Book Review: My Unfair Godmother

Wishes are powerful things. You can’t expect them to change the world without changing you too.

Chrysanthemum (Chrissy) Everstar is back in My Unfair Godmother, the sequel to My Fair Godmother (one of my favorite reads of 2009), by Janette Rallison. Just like in the first book, Chrissy is trying to prove herself as a fairy godmother. This time, her charge is Tansy Miller, a girl who is very, very angry about her parents’ divorce and continues to piss her father off. When her current boyfriend, Bo, vandalizes a building and lets her take the rap, things spiral downhill pretty quickly for Tansy. Enter Chrissy and the kinds of chaos only her granted wishes can create.

What I Liked

– I love Chrissy. I LOVE HER. I wouldn’t mind seeing a whole book about her and the wacky fairy adventures she gets into when she’s not popping into her mortals’ lives.

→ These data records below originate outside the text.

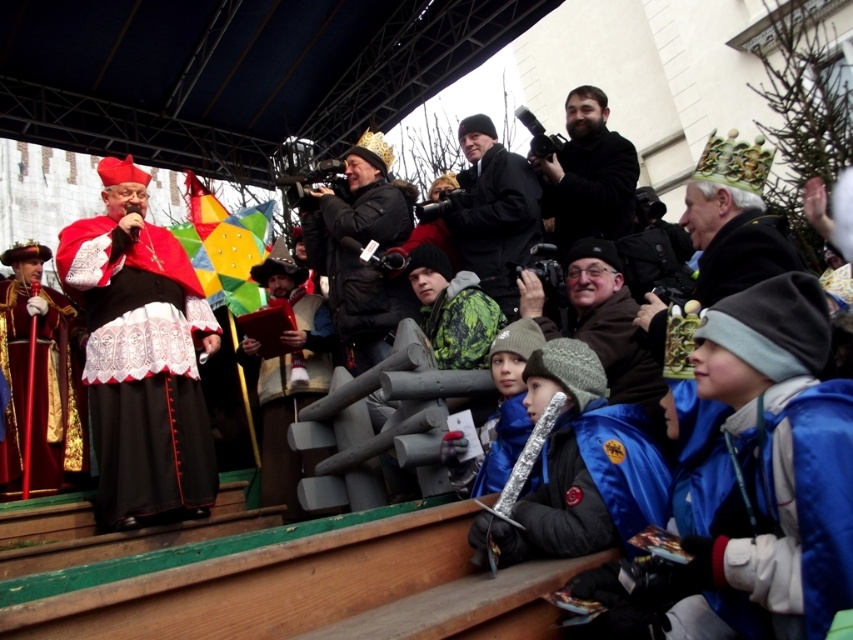
Based on the photo, you are a photographer attending the event and want to capture both the black matte crown at center and the bearded man with camera at upper center in the same frame. Considering their sizes, which object should you focus on to ensure both are visible?

The black matte crown at center is larger than the bearded man with camera at upper center, so focusing on the crown will allow both to be visible in the frame as it occupies more space.

In the scene shown: You are a photographer at the event and need to position yourself to capture the black matte crown at center in your shot. Based on the scene description, where should you aim your camera to ensure the crown is centered in your frame?

You should aim your camera at the coordinates point (357, 250) to center the black matte crown at center in your frame.

You are standing at the center of the stage. There is a silver metallic sword at lower center. Where is the point located at coordinates (590,484)?

The point at coordinates (590,484) is on the silver metallic sword at lower center.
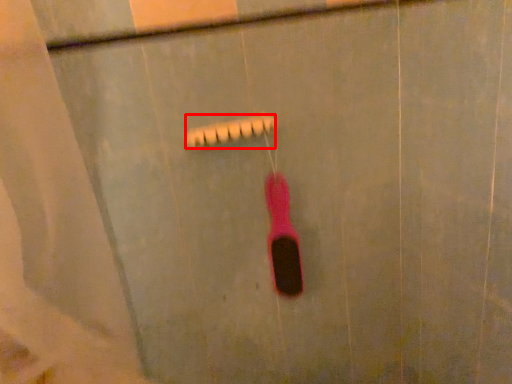
Question: Where is shower (annotated by the red box) located in relation to toothbrush in the image?

Choices:
 (A) right
 (B) left

Answer: (B)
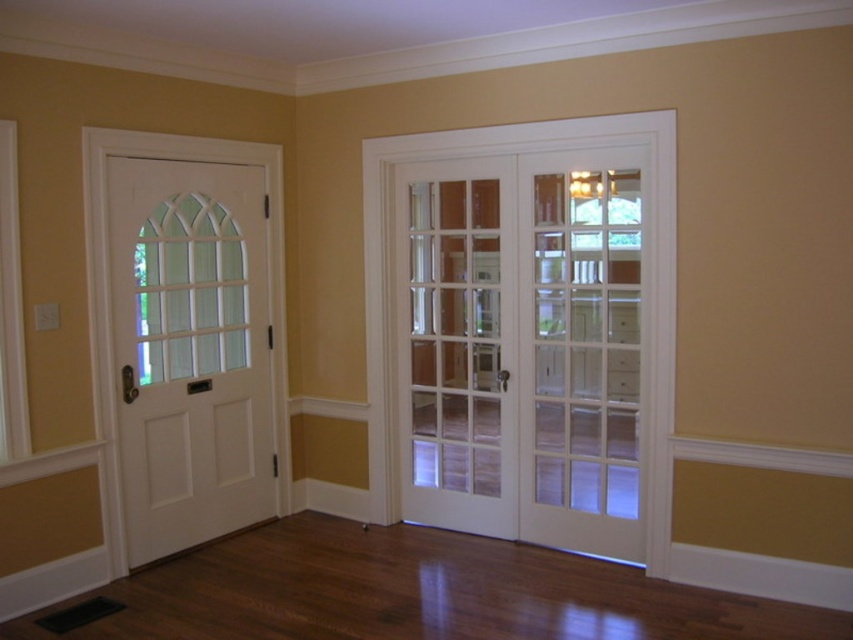
Who is more forward, (x=412, y=355) or (x=161, y=531)?

Point (x=161, y=531) is more forward.

Is point (442, 291) less distant than point (184, 243)?

No, it is not.

Locate an element on the screen. clear glass doors at center is located at coordinates [x=523, y=348].

Does white glossy door at left have a greater width compared to clear glass door at center?

Correct, the width of white glossy door at left exceeds that of clear glass door at center.

Does white glossy door at left lie behind clear glass door at center?

Yes.

This screenshot has width=853, height=640. In order to click on white glossy door at left in this screenshot , I will do `click(190, 349)`.

Does clear glass doors at center lie behind clear glass door at center?

That is False.

Does clear glass doors at center appear on the right side of clear glass door at center?

Incorrect, clear glass doors at center is not on the right side of clear glass door at center.

Does point (585, 333) come closer to viewer compared to point (538, 513)?

Yes.

In order to click on clear glass doors at center in this screenshot , I will do `click(523, 348)`.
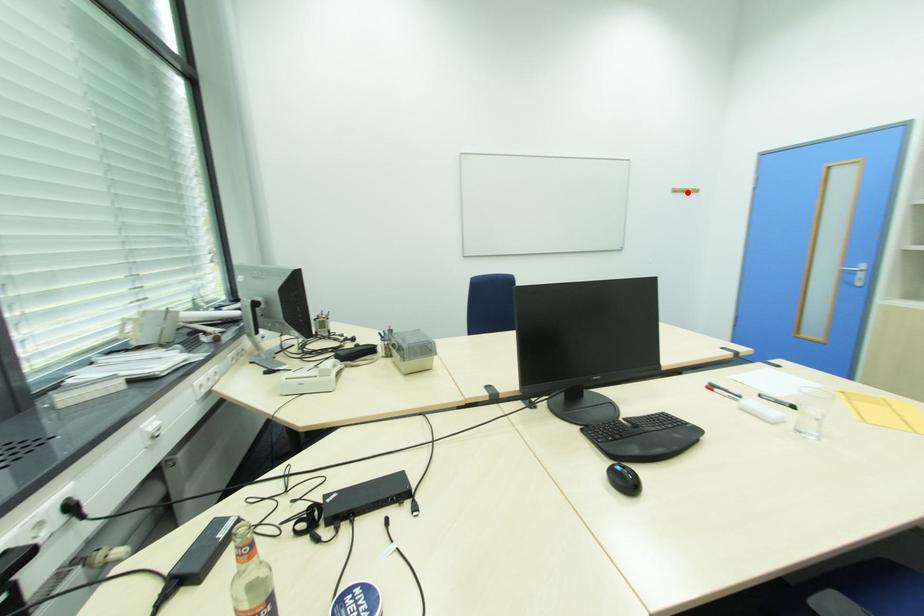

– I like that Tansy is so different from the main character of the first book. And! The story is very different, too. I mean, yes, fairy tale, etc, but I was really expecting it to follow the exact same formula–and while there are some similarities–they are really almost nothing alike.

– Tansy has to figure out the moral of her story to right Chrissy’s magic, and, while I like the one Tansy settled on, there were actually several used throughout the story that were nice.

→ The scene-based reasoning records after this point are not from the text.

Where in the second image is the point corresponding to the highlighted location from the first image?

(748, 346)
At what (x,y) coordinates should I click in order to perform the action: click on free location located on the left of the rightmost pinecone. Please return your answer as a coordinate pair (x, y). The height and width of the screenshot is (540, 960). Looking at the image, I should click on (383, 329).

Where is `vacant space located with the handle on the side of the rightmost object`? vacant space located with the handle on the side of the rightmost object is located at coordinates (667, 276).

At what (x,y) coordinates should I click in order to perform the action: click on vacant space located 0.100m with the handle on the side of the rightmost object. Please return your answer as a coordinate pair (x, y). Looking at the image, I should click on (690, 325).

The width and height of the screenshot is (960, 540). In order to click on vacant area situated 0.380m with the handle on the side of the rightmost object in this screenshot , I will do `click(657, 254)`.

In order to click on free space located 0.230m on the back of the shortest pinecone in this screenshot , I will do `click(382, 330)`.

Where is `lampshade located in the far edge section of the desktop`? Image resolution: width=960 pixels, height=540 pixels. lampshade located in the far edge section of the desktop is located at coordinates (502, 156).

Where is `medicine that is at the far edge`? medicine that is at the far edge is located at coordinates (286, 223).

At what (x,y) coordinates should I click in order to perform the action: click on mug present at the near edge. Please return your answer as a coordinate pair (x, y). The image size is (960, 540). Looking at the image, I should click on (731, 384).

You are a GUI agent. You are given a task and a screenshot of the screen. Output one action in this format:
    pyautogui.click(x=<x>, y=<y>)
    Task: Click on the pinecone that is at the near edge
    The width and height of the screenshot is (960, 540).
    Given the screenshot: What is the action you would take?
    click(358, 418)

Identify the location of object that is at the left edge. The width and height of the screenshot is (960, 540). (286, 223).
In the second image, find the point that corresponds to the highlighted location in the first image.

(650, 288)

– Nick, Tansy’s stepbrother, is so great.

What I Didn’t Like

– Tansy needs to forgive her father and learn to love/accept her new family, right? Except she spends little to no time with them and all of her time with the love interest. I love a good romance as much as the next person, but I would really like to read stories about girls who don’t figure things out through boys. It would really be nice is all. Not to mention, the glimpses of Tansy’s family we do get after the magic mayhem starts are really freaking fascinating. So, while the story is about Tansy, it really is about the boy moreso than her journey to her family. I don’t like that very much.

– I really didn’t like Tansy all that much. I was caught up in the story but not because of her. It was more the premise than anything. She’s realistic and all; I just didn’t connect with her.

– Not enough Nick or Chrissy, alas.

In conclusion: A fun read in line with the other Chrissy book. I just would’ve liked to see a little more focus on the family aspect.